Many watching the premiere of Satisfaction (8.30pm, Wednesdays on Showcase), Foxtel’s high-concept drama set in an upmarket city brothel, would have got their money’s worth in the first five minutes. Full frontal nudity and a reasonably smashing s-x scene. God knows how many teenage nights I spent furtively watching whatever subtitled European talk-fest SBS was showing hoping for a tenth of that action.
But, while adolescent boys all over the nation were pinching Mum’s credit card details to add Foxtel’s new boutique drama channel Showcase to the monthly package, I was watching on, unswayed by the glamorous T&A on offer and looking for something more.
Did I find it? Sort of.
Satisfaction does some things very well. S-x is one of them. Not just s-x scenes, though they are terrifically handled. But Satisfaction’s greatest achievement is to chart so richly, even this early in the season, the many different ways the women and their clients use s-x. For comfort, for friendship, to feel power, to have power taken away, as a weapon, and, most rarely of all, for love.
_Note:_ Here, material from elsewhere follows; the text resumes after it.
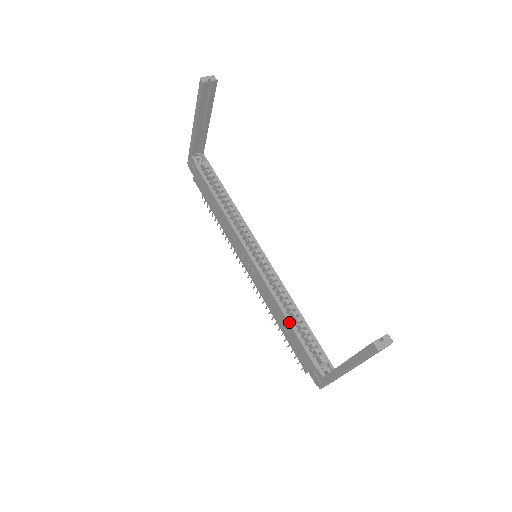
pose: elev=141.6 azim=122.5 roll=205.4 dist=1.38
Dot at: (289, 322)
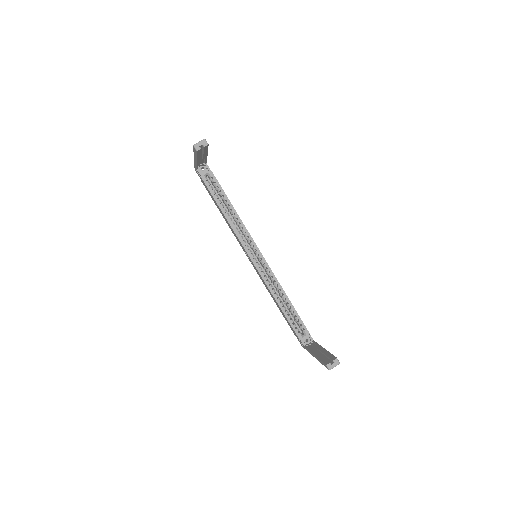
Dot at: (281, 309)
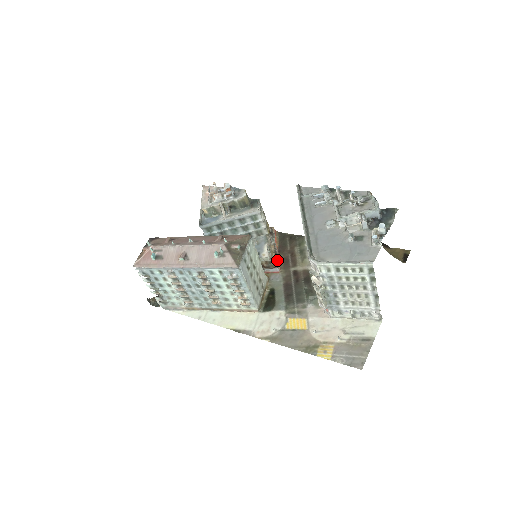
One of my favourite moments of the first couple of episodes was a young client who simply wanted to touch Alison Whyte’s character because his mother had just died and he wanted to feel close to her. It was the sort of moment that could have come out horribly creepy, but it was handled so artfully that it was genuinely, and surprisingly, sweet.
Moments like that one generally fill me with such joy and love for the magic of storytelling that I will keep watching a show for weeks in the hope that another like it will come along. So far, Satisfaction is promising those rich emotional rewards. What it isn’t doing just yet is delivering them. At least not with the consistency it needs to.
Part of the problem is the way the show has been structured through its early episodes. The first four or so focus very much around a single character. It’s clear why the script team made this decision: it avoids the trap of trying to “establish” too many characters in the early eps, and in the process servicing none of them. And in that sense, it works. We gain a much deeper understanding of Chloe (Diana Glenn) and Mel (Madeleine West) as we spend most of the first two episodes with their respective stories.
What we lose is the feeling of an ensemble. At this stage, I don’t really feel like I know how the girls of 232 relate to each other, only how a couple of them relate to the rest of the world. It’s telling that I was more interested in the men in Chloe and Mel’s lives than I was in the other women at 232 – the characters who are supposed to be the core cast. Indeed, one of the pleasures of Satisfaction is watching the parade of character actors swan in, nude up, make an a-se of themselves and leave shamefaced.
But the girls are where the money is in Satisfaction. Let’s hope we see more of them.